This trend is being sold as inevitable. It deserves more skepticism than it is getting.

The startup world has a failure problem, but not the one Silicon Valley keeps lecturing us about. For two decades, the mantra has been clear: fail fast, fail often, iterate relentlessly. Failure is rebranded as learning. Bankruptcy becomes a credential. The narrative is so embedded in startup culture that questioning it feels almost heretical.

Yet the evidence suggests we've overcorrected. We've turned failure into an aspiration rather than an outcome to minimize.

Consider what "fail fast" actually means in practice. It means you launch before you're ready. You cut corners on due diligence. You move quickly through decisions that might warrant more deliberation. Sometimes this works spectacularly. More often, it creates wreckage: depleted savings, burned investor capital, exhausted employees left holding the bag when things collapse.

The recent churn at major ventures signals something worth examining. When well-funded companies with significant resources struggle to retain talent during downturns, we're not just seeing normal market correction. We're seeing the human cost of a culture that treats failure as a learning opportunity rather than something to prevent when possible.

Here's what nobody says out loud: not all failures teach you anything useful. Some just teach you that your idea was bad. Some teach you that your execution was sloppy. Some teach you that the market timing was wrong. None of these lessons require you to have burned through two years of someone's career and a few million dollars in capital.

The tech industry has confused "accepting failure as a possibility" with "failure is the path to success." These are not the same thing.

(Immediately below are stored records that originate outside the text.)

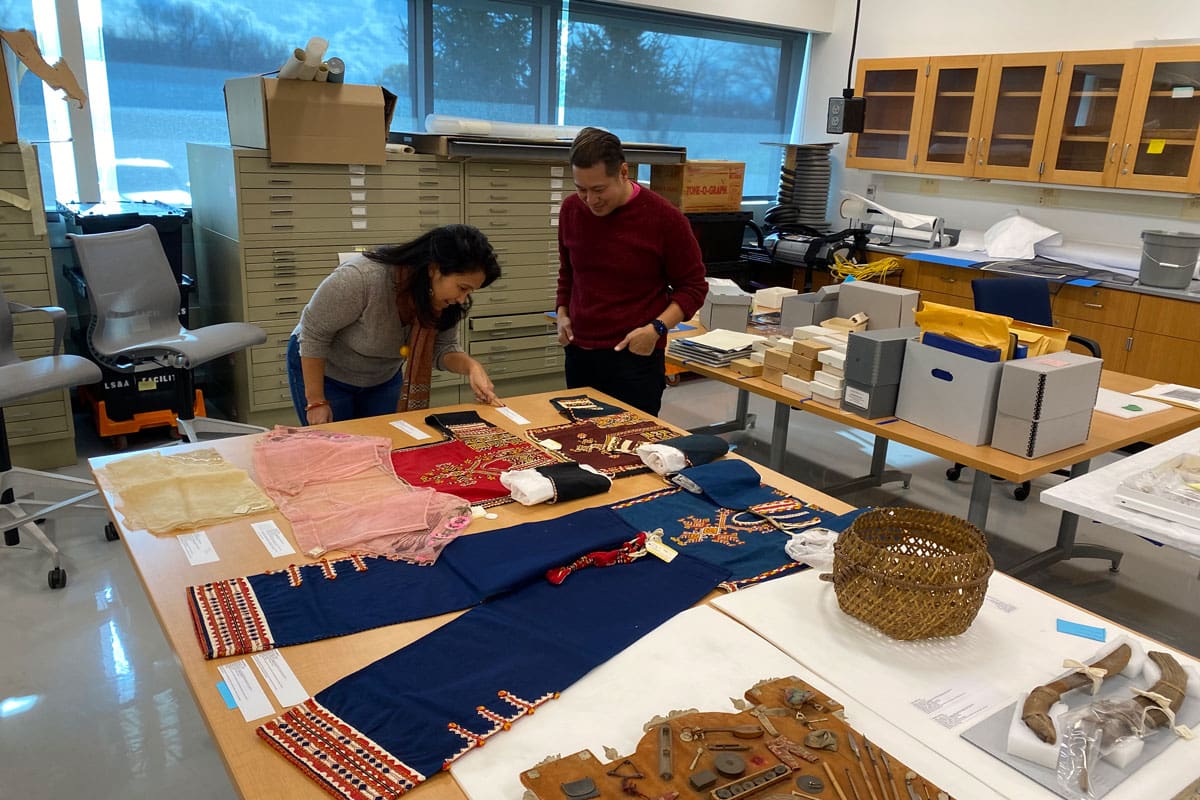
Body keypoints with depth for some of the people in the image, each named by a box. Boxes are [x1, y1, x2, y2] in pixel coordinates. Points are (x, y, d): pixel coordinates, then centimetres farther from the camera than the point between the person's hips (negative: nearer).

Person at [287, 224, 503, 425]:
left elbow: (443, 349, -10)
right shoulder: (361, 277, -36)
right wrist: (316, 401, -20)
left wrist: (471, 366, -31)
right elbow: (314, 334, -25)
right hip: (322, 370, -4)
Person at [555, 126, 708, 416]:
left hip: (635, 357, -4)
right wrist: (562, 313, 5)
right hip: (578, 354, 4)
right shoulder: (571, 210, 3)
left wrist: (657, 328, -15)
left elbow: (693, 286, -2)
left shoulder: (664, 218, -10)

One is mature realism. The other is fatalism dressed up as courage.

The best entrepreneurs I've observed aren't the ones who fail fastest. They're the ones who think hardest before acting. They stress-test assumptions. They talk to customers extensively. They run smaller experiments before big bets. Yes, they still fail sometimes. But they fail less frequently, and when they do, they fail smaller.

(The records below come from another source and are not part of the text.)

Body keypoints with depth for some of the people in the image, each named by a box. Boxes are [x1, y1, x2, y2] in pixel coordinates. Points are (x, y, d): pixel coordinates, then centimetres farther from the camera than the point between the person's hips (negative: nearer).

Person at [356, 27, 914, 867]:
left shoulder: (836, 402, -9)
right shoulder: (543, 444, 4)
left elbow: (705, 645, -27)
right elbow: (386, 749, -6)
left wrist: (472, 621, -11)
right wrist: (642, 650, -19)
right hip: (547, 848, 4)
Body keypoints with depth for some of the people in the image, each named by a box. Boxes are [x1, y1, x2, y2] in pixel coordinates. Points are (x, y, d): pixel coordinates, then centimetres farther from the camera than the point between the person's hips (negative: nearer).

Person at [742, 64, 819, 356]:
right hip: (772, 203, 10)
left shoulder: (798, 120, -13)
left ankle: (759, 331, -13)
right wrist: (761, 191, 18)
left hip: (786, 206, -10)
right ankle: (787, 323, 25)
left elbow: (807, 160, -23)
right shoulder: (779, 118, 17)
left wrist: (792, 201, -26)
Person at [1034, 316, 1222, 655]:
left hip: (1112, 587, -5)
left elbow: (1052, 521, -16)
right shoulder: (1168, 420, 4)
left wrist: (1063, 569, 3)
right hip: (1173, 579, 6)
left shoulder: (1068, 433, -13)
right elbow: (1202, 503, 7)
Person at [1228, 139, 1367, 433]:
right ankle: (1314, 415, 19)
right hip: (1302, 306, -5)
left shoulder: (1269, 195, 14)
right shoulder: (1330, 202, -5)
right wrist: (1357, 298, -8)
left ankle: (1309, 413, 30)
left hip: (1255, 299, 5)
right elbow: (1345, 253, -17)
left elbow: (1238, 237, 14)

This requires a different cultural message than what startup forums are currently pushing. It requires admitting that caution has value. That deliberation can coexist with speed. That a founder who takes time to understand their market isn't "overthinking it" - they're being responsible.

The mythology around failure serves certain interests. Venture capitalists can fund ten companies and lose money on eight of them if the two winners return enough capital. They can afford a failure-heavy portfolio. Founders can't. Employees certainly can't. Yet the failure-is-good narrative benefits capital most of all.

What would a more honest culture look like? One where we acknowledge that most startups should fail, yes, but where we also accept that failure represents real costs: opportunity costs for talented people, real financial losses for families, real damage to communities when local companies collapse.

This doesn't mean paralysis. It means being more intentional about what risks are worth taking and why. It means separating the genuine insights about experimentation and iteration from the cargo cult worship of failure itself.

The next generation of founders will face real problems that need solving. Some will require taking real risks. But those risks should be taken strategically, with eyes open, not as a rite of passage in a culture that has confused getting your ass kicked with getting an education.

Failure will happen regardless of how much we romanticize it. We don't need to sell it as the secret to success. We just need to handle it better when it arrives.